Scientific Director at The Plant Accelerator Bettina Berger said the discovery of the gene meant it had the potential to be extracted and transferred to other varieties.
“Having the Plant Accelerator means we don’t have to kill the plants, cut them off, put them on scales and weigh them, which is what traditionally you had to do,” she said.
“We grew over 500 genotypes of rice for this study and looked at the one that grew best under salt, ultimately finding the gene that was more salt tolerant.
“It still needs to go into field trials but it would be possible to use rice as a model plant for other cereal plants such as wheat and barley, to see if the same gene is present there and if it has the same effect.”
The Plant Accelerator consists of several kilometres of conveyor belts where plants sit in little carts and travel around getting photographed and measured.
It has been in operation since 2010 and has assisted universities and research organisations from around Australia and the world.
The facility studies up to 2400 plants a day and uses a range of different cameras to measure temperature, water absorption, colour, shoot mass, size, health and physical traits of plants.
It also automatically weighs each plant, measuring and recording its growth over time.
For the KAUST study, two diverse sets of rice (indica and aus), along with hundreds of varieties in each set, were grown under low and high salinity. They were then photographed daily over 13 days to monitor biomass and shoot development.
It showed that some genes were important to growth in the first two to six days, while other genes became prominent later.
The researchers found the indica lines fared better than aus, leading the team to uncover significant genetic differences between the varieties.
Combining data on relative growth rate, transpiration rate and transpiration use efficiency means researchers can search for genetic activity related to specific plant traits.
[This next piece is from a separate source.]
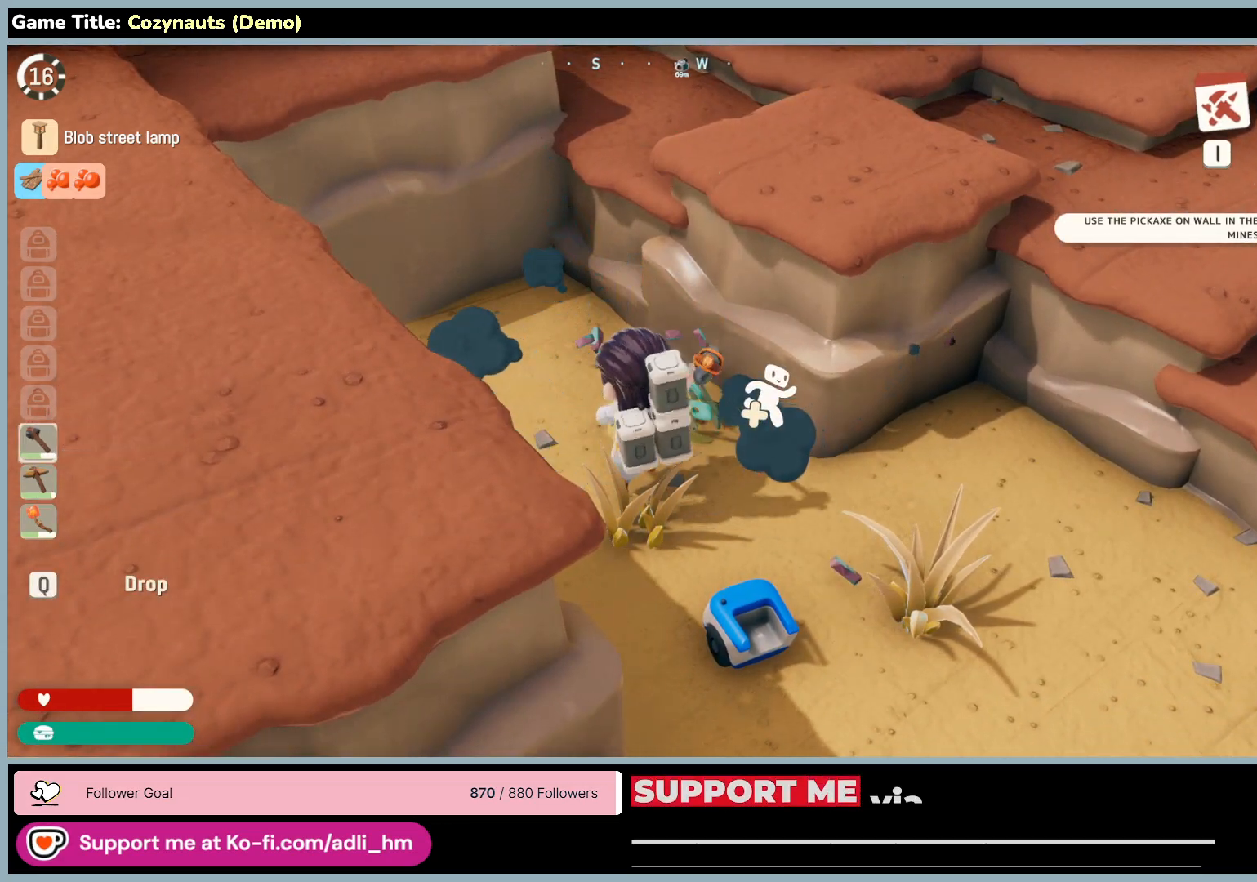
{"keys": [], "mouse": ["right"], "events": [[133, "mouse_left", "up"], [500, "mouse_right", "down"]]}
Rice is a staple food for more than half of the world’s population, yet it is also the most salt-sensitive cereal crop.
According to Statista, more than 470 million tonnes of husked rice was produced in the past two harvesting years worldwide.
China is the world’s leading rice producer, growing more than 200 million tonnes a year, while India is the country with the largest area where rice is harvested.
“Providing high-quality research infrastructure, such as The Plant Accelerator, enables scientists in Australia and around the world to study novel aspects of crop tolerance to stress, which often require measurements over time instead of single time points,” Dr Berger said.
The Plant Accelerator is the headquarters of the Australian Plant Phenomics Facility and funded under the National Collaborative Infrastructure Strategy.
It houses about 20-25 projects a year, including international studies from around the world.
“Thanks to the unique Plant Accelerator facility at the Waite campus, we could analyse numerous aspects of the growth of multiple plants simultaneously,” says project leader Mark Tester from KAUST’s Centre for Desert Agriculture.
The study was published online in the journal Nature Communications.